Phyllis A. Della-Rocca, fisherwoman
Phyllis A. Della-Rocca, an accomplished fisherwoman and homemaker, died May 31 from a bacterial infection at Brightview Assisted-Living Mays Chapel. The former Hunt Valley resident was 90.
The former Phyllis Ann Julio, the daughter of Theodore Julio, a builder, and his wife, Anna Julio, a homemaker, was born in Baltimore and raised in the city’s Kernwood neighborhood, moving in 1951 with her family to a home on Broadway and Falls roads that her father had built.
She was a 1947 graduate of St. Michael’s Business School and worked as a medical secretary for a psychiatrist at the old Rosewood State Hospital in Reisterstown prior to her marriage in 1963 to Gaetano “Guy” Della-Rocca, an Italian immigrant who worked as an engineer for Whiting-Turner Contracting Co., Gilbane Building Co. and Century Engineering Inc.
He died in 1994.
An active member of the Sons of Italy, Mrs. Della-Rocca helped organize Italian festivals at the Inner Harbor and Rash Field.
Mrs. Della-Rocca was an avid fisherwoman and was inducted into the Ocean City Marlin Club after she landed a 55?½ pound, 7-foot-3-inch white marlin.
“She was the only woman on the expedition,” said her daughter, Doreen E. Ercolano of Selbyville, Delaware. “She continued to fish well into her 70s, often joined by her granddaughters.”
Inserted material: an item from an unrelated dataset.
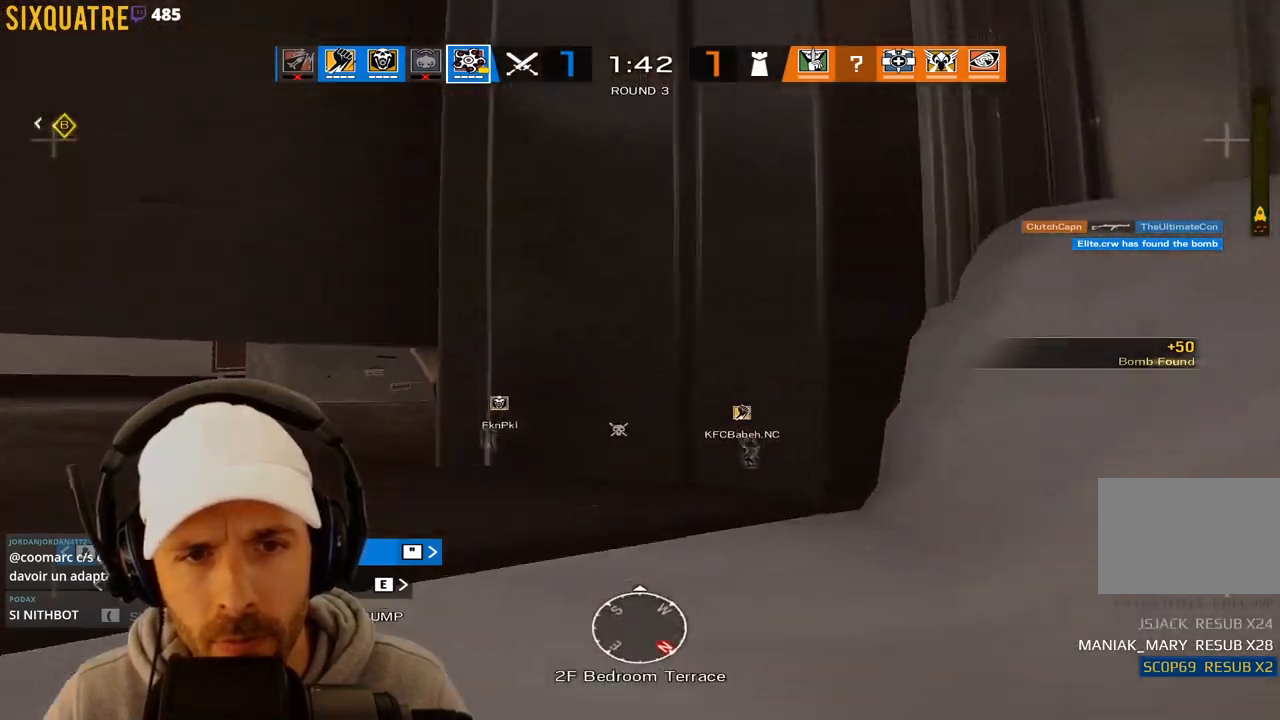
{"keys": ["q"], "events": [[117, "q", "up"], [500, "q", "down"]]}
For more than a decade, Mrs. Della-Rocca, who had a wide circle of friends, would meet with a group for dinner and conversation on Wednesday evenings at the Panera Cafe in Timonium.
Since 2014, Mrs. Della-Rocca, who enjoyed driving, had lived at Brightview.
She was a communicant of St. Joseph Roman Catholic Church, 101 Church Lane, Cockeysville, where a Mass of Christian burial will be offered at 10 a.m. Wednesday.
In addition to her daughter, she is survived by two brothers, Carl T. Julio, of Hunt Valley, and Edward V. Julio, of Towson; and twin granddaughters.